I like rain.
Not the soft-filtered Instagram rain that kisses rose petals or writes sonnets on cafe window panes. Not the verse-worthy drizzle that inspires lovers , poets or Facebook captions. No. I like the real stuff. The grimy, unfiltered, unapologetic kind.
Give me the muddy chaos.
The puddles that swallow shoes whole. The gutters that overflow like a tired man’s silence. The kind of rain that doesn’t care for your umbrella or your carefully planned day or your freshly ironed shirt. It barges in. Soaks through. Makes its presence known not with whispers, but with thuds.
I like how it slaps my balcony; the same balcony where I drink coffee like a philosopher but now stands damp and slippery, like the stage after the play is done and the crowd has gone. A slick concrete reminder that nothing stays picturesque forever.
I like the rain that drenches me when I forget my raincoat, or worse, decide I don’t need one. The kind that mocks my optimism. That teaches humility in seconds. There’s something honest about being soaked through your socks and spine. You’re no longer a curated version of yourself; you’re raw, wet, slightly annoyed, and very real.
Rain, the real rain, doesn’t flatter. It doesn’t beautify. It doesn’t pretend to be metaphoric. It disrupts. It demands attention. It stains and swells and seeps into places you thought were safe and dry. But in that disturbance, there’s truth.
It reminds us that nature isn’t a moodboard. That the world doesn’t exist to match our metaphors.
Rain isn’t always beauty. Sometimes it’s a chore. Sometimes it’s damage. Sometimes it’s exactly what we need; not to feel, but to function. It fills tanks, waters roots, cleans streets, and ruins picnics. It forces us to step out of our poetic bubble and into the wet world that works.
So no, I don’t romanticize every drop.
I respect the ones that inconvenience me.
Because those are the drops that remind me: beauty isn’t always soft, and utility isn’t always pretty.

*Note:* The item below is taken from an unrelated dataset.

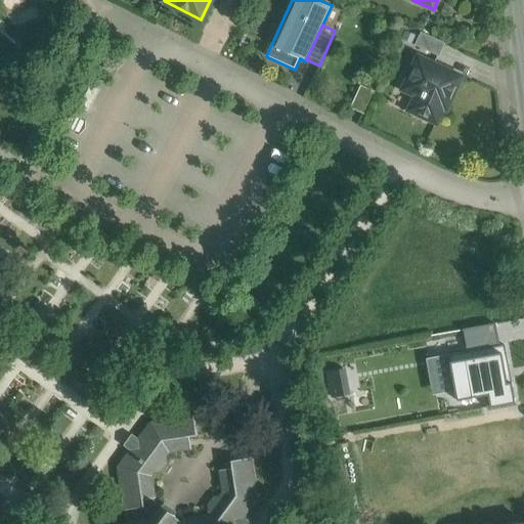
[(445,43),(421,33),(416,45),(439,56),(445,43)]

And maybe, just maybe, those soaking, stubborn rains aren’t here to move us, but to dissolve us. To wear away the varnish of control. To remind us that even the sky has its breakdowns. And when it does, it doesn’t whisper; it floods. It doesn’t ask; it arrives. And in that wild, unwelcome baptism, we’re returned; not to poetry, but to presence. To weight. To the sound of a world that doesn’t wait for our permission to be real.